Même le « vulgum pecus » a un compte de messagerie en ligne sur un des différents Clouds publics. Il raconte sa vie sur les réseaux sociaux et recherche du travail par son réseau, et ce toujours en ligne. Les inquiétudes autour de sa vie privée, si elles sont présentes, comptent en fait bien peu. Après le scandale Cambridge, Facebook a perdu 9 millions d’utilisateurs réguliers aux États-Unis, une paille face au 1,49 milliard d’utilisateurs quotidien et aux 2,27 milliards d’utilisateurs actifs – se connectant une fois par mois pour produire du contenu sur la plate-forme. Les gouvernements ont bien l’idée d’encadrer cette nouvelle hydre aux multiples têtes. Cela semble une tâche proche de celle du rocher de Sisyphe. Mais pourquoi un tel engouement sur les outils en ligne ? Ils sont tellement simples à utiliser… On se connecte, on crée un compte par simple login/mot de passe et nous voilà en ligne pour joindre nos proches ou nos collaborateurs, pour utiliser l’application dont nous avons besoin. Il est d’ailleurs possible de trouver à peu près tout, que ce soit pour les loisirs ou pour compléter les outils fournis par notre entreprise. Face à la puissance de la simplicité des outils, les éditeurs d’outils d’entreprises ont perdu la partie. D’ailleurs leur interface devient souvent Facebook ou Google « like » !
L’industrie informatique se transforme aussi
L’impact le plus spectaculaire du Cloud est certainement celui qu’il a sur l’industrie informatique elle-même. Étonnant de voir comment l’ensemble de l’industrie, et surtout les plus réfractaires au début du Cloud, s’est ralliée à ce modèle ou à cette vague qui semble inarrêtable. Microsoft, Oracle et l’ensemble des constructeurs, éditeurs se convertissent à un modèle qui fait tomber dans les oubliettes de l’histoire les modèles de vente avec licences perpétuelles ou ayant pour but d’avoir la propriété d’un logiciel.
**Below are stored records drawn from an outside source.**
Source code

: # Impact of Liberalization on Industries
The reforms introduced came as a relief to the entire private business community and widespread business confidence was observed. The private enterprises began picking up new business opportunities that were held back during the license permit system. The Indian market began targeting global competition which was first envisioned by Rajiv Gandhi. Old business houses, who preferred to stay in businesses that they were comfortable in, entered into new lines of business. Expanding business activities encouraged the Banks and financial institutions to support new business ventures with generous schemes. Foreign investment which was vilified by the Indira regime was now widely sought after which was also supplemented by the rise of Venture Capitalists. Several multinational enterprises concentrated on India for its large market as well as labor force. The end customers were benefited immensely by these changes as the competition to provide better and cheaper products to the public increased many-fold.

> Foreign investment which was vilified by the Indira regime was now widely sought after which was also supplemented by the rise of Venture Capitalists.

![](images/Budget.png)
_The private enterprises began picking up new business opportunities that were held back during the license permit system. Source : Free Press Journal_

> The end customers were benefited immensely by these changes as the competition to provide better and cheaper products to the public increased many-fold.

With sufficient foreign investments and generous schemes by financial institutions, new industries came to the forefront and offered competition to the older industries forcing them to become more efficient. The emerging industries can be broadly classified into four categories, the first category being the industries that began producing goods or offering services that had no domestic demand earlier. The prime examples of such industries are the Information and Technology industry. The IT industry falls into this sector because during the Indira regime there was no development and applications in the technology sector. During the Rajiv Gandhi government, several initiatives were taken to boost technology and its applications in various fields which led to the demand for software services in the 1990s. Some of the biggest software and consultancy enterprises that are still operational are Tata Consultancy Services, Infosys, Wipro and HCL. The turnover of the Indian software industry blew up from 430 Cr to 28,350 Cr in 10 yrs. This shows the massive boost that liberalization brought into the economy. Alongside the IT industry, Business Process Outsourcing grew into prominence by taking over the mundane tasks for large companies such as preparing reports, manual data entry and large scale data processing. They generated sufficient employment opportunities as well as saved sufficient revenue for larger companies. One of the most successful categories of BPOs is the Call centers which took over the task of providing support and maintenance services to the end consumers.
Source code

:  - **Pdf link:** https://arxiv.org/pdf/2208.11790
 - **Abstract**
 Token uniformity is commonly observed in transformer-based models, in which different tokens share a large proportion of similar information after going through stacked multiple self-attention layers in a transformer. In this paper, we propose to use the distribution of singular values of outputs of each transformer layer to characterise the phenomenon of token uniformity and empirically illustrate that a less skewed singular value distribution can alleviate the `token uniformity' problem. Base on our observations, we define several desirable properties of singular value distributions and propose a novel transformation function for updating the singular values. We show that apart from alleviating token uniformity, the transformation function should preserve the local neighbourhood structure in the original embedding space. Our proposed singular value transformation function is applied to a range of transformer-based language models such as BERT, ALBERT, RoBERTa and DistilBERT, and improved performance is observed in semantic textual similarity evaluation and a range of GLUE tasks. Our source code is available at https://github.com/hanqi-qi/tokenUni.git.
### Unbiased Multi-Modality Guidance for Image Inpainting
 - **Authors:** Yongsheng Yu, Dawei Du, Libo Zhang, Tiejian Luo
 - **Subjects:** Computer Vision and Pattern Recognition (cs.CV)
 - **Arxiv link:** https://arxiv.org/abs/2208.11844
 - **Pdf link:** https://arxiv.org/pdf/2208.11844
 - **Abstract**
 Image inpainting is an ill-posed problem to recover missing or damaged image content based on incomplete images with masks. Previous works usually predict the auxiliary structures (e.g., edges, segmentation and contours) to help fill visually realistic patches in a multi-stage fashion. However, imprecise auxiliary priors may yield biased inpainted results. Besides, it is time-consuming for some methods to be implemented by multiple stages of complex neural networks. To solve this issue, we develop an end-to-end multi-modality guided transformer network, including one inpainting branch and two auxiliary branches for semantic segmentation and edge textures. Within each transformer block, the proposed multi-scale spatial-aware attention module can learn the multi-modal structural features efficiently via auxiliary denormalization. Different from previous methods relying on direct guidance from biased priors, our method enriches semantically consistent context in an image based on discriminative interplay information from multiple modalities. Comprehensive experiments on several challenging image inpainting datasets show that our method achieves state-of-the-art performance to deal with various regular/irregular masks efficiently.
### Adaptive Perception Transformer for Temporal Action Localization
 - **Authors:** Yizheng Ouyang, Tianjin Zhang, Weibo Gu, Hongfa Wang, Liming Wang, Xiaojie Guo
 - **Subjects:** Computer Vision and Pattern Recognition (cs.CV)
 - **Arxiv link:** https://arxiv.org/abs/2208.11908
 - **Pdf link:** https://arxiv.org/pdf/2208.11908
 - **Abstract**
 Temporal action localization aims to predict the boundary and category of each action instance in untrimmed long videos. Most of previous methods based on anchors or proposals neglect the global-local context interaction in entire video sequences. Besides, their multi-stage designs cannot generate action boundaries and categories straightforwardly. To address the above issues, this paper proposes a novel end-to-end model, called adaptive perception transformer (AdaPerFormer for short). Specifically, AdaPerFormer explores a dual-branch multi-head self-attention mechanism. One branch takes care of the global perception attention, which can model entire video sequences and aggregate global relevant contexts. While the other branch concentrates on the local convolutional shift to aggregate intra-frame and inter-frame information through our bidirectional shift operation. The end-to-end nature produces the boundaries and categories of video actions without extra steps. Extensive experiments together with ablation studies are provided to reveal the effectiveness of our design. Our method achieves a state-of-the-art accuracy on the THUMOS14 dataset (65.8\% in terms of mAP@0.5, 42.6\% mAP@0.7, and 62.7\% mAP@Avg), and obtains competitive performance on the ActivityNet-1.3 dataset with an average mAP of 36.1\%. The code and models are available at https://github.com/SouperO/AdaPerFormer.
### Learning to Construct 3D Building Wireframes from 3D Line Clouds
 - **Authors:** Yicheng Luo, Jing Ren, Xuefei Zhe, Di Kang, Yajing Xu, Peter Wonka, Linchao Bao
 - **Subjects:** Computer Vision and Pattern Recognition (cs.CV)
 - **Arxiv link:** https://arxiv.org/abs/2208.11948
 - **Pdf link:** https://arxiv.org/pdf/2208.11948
Plusieurs acteurs de l’industrie ont d’ailleurs changé leurs équipes commerciales pour accélérer leur mutation vers le tout service.
L’impact le plus fort reste cependant celui qui affecte les partenaires de ces grands faiseurs de l’industrie. Le « channel », les revendeurs des produits connaissent eux-aussi de profonds changements pour s’adapter à cette nouvelle donne. Un débat récent au Club de la Presse Informatique B2B a permis de voir que la plus grande partie de l’industrie a largement fait évoluer ses partenariats commerciaux. Ces partenaires doivent convaincre de passer par eux plutôt que d’acheter le service directement auprès de l’offreur. Le fait même de vendre du Cloud doit être une conviction du partenaire, ce qui semble le cas dans notre pays selon une étude de Context Media cité lors de ce débat. Certains comme au début du Cloud trouvent toujours des raisons pour ne pas vendre des services dans le Cloud mais ils deviennent de moins en moins nombreux à rester sur le modèle « pousse boîte » des dernières années. Certains fournisseurs présents lors de ce débat résumaient d’ailleurs la situation par un changement conséquent d’une seule phrase : « Fewer but better », moins mais mieux. Malgré cela, ces « partenaires » sont devenus plus nombreux en France durant les dix-huit derniers mois. L’abaissement de la barrière d’entrée grâce au Cloud en est le premier moteur. ❍
Article publié dans L'Informaticien n°174.